Texte à lire
▼

1971: naissance dans l’Essonne (Banlieue Parisienne)
1993: Diplôme en restauration de l’école Hôtelière de Paris
1997: entrée au Groupe Hyatt Regency
2002: DGA Hôtel Colombus Monte Carlo
2007: DGA Hyatt Charles De Gaulle
2010: DG Hyatt Paris Madeleine
2012: Directeur du Kempinski Genève
2014: lancement du Kempinski Accra Gold (Ghana)
2016: DG Hyatt Casablanca

La face caché

Un hobby?
Ma famille. Je ne vis que pour ma femme et mes deux filles. D’ailleurs, je me suis marié le jour de la coupe du Monde de Football de 1998, lorsque la France a été Championne du Monde pour la première fois. Nous étions sur l’île de Ré, là où mes parents nous emmenaient en vacances lorsque nous étions enfants mes frères et moi, et nous avions un poste de TV avec une mauvaise réception pour suivre ce qui se passait.

Le sport?
Par le passé, je fumais deux paquets de Marlboro par jour. Puis un matin, je me suis réveillé et j’ai arrêté. Je me suis mis à courir, puis j’ai commencé à faire des marathons. J’ai participé à celui de Monaco par exemple. C’est l’un des derniers parcours où l’on termine la course dans le Stade Louis II à la fin de la compétition. Normalement, c’est cela la tradition. Depuis 2013, je participe à des «Ironman», c’est à dire des triathlons où il faut courir, nager et faire du vélo pendant de longues durées.

▲

Données étudiées

▼

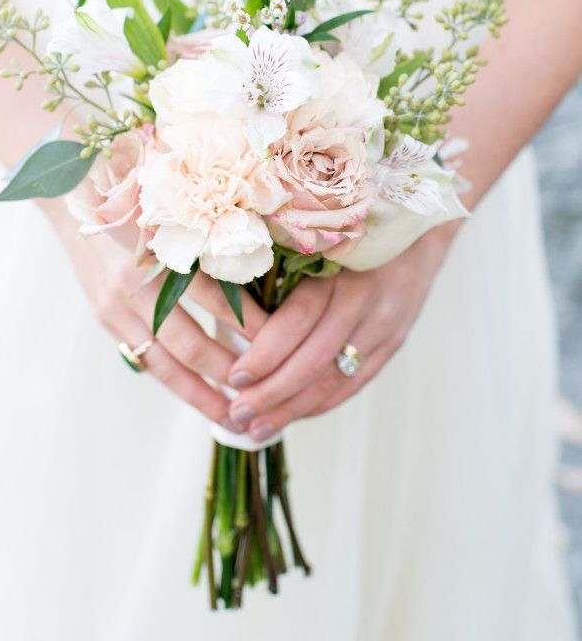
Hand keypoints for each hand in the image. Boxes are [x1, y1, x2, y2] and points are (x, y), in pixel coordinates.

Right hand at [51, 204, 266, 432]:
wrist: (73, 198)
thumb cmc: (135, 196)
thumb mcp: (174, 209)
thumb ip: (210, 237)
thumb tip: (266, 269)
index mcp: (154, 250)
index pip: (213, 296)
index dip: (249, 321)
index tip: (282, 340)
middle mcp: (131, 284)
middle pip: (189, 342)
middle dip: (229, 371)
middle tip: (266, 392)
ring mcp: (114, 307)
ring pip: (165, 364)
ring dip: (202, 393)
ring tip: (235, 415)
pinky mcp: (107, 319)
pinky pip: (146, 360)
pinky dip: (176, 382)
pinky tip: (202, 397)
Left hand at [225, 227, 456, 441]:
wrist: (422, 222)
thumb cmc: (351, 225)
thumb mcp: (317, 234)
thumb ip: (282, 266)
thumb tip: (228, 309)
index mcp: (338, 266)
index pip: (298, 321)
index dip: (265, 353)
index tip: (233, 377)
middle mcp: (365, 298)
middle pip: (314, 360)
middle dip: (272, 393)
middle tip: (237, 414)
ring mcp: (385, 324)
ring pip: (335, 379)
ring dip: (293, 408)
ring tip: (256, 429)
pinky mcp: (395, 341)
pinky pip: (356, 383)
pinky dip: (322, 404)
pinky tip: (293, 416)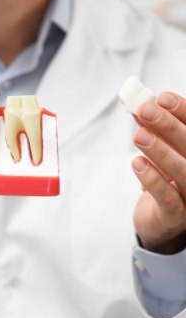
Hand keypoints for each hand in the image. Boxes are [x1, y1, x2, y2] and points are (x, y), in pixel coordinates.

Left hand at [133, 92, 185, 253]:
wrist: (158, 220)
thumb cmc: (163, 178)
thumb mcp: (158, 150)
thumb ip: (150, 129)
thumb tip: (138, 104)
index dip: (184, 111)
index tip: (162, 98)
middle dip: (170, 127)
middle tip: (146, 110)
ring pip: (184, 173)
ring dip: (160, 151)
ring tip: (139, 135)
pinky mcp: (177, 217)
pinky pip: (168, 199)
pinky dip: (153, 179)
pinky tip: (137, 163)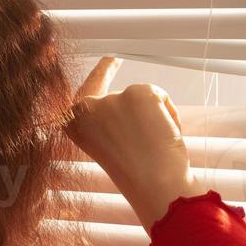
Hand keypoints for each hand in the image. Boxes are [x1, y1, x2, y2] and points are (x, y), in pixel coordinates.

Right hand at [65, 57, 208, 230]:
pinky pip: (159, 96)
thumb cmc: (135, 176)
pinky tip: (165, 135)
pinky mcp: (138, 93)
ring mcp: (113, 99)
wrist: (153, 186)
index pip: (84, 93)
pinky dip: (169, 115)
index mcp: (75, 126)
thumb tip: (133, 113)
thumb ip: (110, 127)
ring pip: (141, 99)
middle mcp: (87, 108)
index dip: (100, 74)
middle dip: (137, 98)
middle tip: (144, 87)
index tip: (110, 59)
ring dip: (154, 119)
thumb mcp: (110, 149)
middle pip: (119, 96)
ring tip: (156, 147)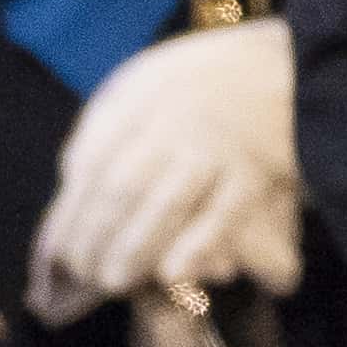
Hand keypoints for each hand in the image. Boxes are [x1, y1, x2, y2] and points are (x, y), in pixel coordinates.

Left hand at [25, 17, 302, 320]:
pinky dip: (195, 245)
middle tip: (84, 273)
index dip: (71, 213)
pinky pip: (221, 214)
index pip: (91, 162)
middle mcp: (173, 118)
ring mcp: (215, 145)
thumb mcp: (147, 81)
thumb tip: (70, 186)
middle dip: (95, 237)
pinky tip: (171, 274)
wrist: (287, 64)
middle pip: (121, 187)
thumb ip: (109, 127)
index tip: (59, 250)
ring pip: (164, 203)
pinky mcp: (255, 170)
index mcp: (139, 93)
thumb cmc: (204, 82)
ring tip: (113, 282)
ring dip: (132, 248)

▲
▼

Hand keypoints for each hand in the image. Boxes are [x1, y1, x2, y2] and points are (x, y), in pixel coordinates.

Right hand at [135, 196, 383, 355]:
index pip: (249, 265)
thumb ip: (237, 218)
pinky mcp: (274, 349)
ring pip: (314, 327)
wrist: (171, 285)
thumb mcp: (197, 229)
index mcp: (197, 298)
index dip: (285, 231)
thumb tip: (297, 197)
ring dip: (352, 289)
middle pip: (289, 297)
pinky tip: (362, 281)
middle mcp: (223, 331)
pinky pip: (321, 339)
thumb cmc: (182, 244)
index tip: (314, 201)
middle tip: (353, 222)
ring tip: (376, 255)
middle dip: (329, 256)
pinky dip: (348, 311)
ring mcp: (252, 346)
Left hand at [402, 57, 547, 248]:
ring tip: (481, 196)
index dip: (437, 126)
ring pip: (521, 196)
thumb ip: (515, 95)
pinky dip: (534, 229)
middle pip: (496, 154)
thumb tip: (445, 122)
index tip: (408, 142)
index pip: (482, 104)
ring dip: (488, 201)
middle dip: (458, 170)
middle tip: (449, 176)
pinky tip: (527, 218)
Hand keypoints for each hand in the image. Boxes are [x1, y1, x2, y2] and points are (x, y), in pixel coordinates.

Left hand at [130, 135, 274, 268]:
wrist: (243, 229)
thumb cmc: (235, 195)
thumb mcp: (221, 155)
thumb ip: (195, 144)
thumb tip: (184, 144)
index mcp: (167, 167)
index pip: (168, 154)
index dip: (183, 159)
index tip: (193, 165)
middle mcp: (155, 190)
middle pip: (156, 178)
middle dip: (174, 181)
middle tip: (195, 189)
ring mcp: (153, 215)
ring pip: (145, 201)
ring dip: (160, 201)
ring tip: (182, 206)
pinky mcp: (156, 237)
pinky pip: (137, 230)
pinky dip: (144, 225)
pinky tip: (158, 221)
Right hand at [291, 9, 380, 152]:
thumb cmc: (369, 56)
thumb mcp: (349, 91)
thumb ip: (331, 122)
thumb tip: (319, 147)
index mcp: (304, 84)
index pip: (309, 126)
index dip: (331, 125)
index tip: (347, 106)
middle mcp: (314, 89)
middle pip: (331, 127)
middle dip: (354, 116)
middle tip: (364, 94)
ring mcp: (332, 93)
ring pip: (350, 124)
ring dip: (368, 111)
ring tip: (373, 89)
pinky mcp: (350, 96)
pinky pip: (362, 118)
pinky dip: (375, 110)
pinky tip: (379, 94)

▲

Action à mener A
Recopiez fidèlement le passage du texte à lire, depuis « 1993: Diplôme en » jusqu'à « qui se passait. » inclus.
Action à mener B
D'après le texte à lire, depuis quelle année la personne qui parle participe-t-elle à des « Ironman » ?

Réponse écrite A
1993: Diplôme en restauration de l’école Hôtelière de Paris
1997: entrée au Groupe Hyatt Regency
2002: DGA Hôtel Colombus Monte Carlo
2007: DGA Hyatt Charles De Gaulle
2010: DG Hyatt Paris Madeleine
2012: Directeur du Kempinski Genève
2014: lancement du Kempinski Accra Gold (Ghana)
2016: DG Hyatt Casablanca

La face caché

Un hobby?
Ma famille. Je ne vis que pour ma femme et mes deux filles. D’ailleurs, je me suis marié le jour de la coupe du Monde de Football de 1998, lorsque la France a été Championne du Monde pour la première fois. Nous étions sur l’île de Ré, là où mes parents nous emmenaient en vacances lorsque nous étions enfants mes frères et moi, et nous avions un poste de TV avec une mauvaise réception pour suivre ce qui se passait.

Réponse écrite B
Depuis 2013.